A Prefeitura tem reforçado o pedido para que a comunidade participe ativamente do cuidado com esses espaços públicos. E esse chamado não é por acaso. Um dos maiores desafios enfrentados é o vandalismo — um problema crônico que consome recursos públicos, desgasta equipamentos urbanos e compromete a experiência de quem utiliza esses ambientes.

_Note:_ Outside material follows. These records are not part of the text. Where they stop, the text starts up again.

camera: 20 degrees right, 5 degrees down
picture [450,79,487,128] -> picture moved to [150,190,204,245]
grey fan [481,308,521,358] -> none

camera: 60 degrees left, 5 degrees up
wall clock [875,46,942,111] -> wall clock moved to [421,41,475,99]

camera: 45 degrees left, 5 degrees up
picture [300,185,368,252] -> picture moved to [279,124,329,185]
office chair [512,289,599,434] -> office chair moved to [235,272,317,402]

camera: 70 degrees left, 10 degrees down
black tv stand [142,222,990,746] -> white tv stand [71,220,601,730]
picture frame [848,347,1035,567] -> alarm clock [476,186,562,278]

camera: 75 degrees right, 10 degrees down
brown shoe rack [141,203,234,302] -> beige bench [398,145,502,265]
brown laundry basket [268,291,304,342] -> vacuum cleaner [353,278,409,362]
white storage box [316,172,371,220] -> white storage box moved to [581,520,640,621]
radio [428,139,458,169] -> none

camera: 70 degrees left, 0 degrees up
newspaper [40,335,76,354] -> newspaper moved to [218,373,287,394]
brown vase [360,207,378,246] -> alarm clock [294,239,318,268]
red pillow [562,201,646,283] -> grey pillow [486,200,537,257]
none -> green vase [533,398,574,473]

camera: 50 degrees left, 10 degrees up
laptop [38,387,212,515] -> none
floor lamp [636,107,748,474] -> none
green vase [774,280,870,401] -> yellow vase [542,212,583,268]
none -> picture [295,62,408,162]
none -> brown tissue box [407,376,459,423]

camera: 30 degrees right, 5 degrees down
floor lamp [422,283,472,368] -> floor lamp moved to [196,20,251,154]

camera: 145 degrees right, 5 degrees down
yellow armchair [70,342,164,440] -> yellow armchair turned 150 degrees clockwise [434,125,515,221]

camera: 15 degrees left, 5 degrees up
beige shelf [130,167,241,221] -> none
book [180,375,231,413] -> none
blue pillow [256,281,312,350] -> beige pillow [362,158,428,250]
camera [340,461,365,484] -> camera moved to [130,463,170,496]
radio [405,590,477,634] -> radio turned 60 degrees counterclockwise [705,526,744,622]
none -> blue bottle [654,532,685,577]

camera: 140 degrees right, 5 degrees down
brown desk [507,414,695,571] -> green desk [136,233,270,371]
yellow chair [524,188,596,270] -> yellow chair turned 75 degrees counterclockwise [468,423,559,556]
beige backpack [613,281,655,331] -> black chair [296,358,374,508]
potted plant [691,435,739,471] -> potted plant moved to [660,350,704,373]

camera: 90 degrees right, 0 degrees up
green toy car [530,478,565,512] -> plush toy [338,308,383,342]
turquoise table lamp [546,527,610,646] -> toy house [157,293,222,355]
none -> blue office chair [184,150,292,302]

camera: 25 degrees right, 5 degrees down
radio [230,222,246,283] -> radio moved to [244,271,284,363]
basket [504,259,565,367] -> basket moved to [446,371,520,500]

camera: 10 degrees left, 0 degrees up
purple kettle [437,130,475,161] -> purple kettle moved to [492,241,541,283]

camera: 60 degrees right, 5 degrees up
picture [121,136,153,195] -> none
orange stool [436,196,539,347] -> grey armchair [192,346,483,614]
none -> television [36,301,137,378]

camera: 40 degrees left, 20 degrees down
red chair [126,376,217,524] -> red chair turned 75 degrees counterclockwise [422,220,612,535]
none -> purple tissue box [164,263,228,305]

Bancos quebrados, lixeiras danificadas, monumentos pichados e estruturas destruídas representam prejuízo financeiro e social. Cada ato de depredação significa dinheiro que poderia estar sendo investido em melhorias, novos projetos e ampliação de serviços à população.
Com a chegada do Carnaval e o aumento significativo do fluxo de turistas, a preocupação se intensifica. Eventos e festividades movimentam a economia, fortalecem o turismo e promovem a cultura local, mas também exigem maior responsabilidade coletiva. O volume maior de pessoas circulando pela cidade naturalmente aumenta o risco de danos ao patrimônio público.
É nesse momento que a consciência cidadã se torna ainda mais essencial. Fiscalizar, denunciar atos de vandalismo, orientar visitantes e cuidar dos espaços como extensão de nossas próprias casas são atitudes que fazem diferença concreta. Preservar as praças não é tarefa exclusiva do poder público; é um compromisso compartilhado.
Poços de Caldas é reconhecida pela sua organização, beleza e qualidade de vida. Manter esse padrão depende de um esforço conjunto. O desafio está posto: transformar cuidado em cultura permanente. Com participação ativa da população, é possível minimizar impactos, fortalecer o senso de pertencimento e garantir que nossas praças continuem sendo orgulho da cidade — no Carnaval e ao longo de todo o ano.